_Directions_
In the copy, every record below must appear exactly as given, and no picture may appear.

== Exercise input ==

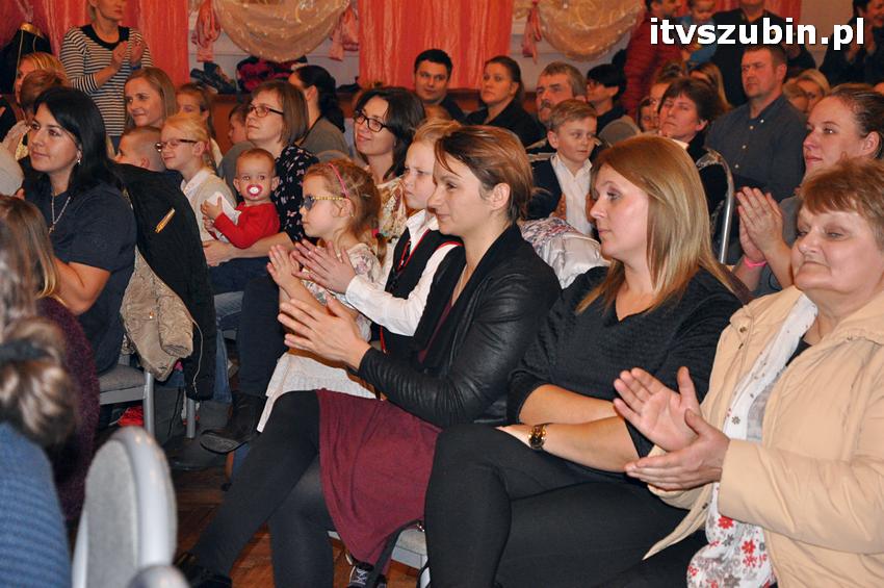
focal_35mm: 78
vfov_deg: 17.5
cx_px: 442
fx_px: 1913
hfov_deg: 26.0
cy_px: 294
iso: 2000
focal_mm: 52
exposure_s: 1/60
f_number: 5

===

_Response to the exercise_
focal_35mm: 78
vfov_deg: 17.5
cx_px: 442
fx_px: 1913
hfov_deg: 26.0
cy_px: 294
iso: 2000
focal_mm: 52
exposure_s: 1/60
f_number: 5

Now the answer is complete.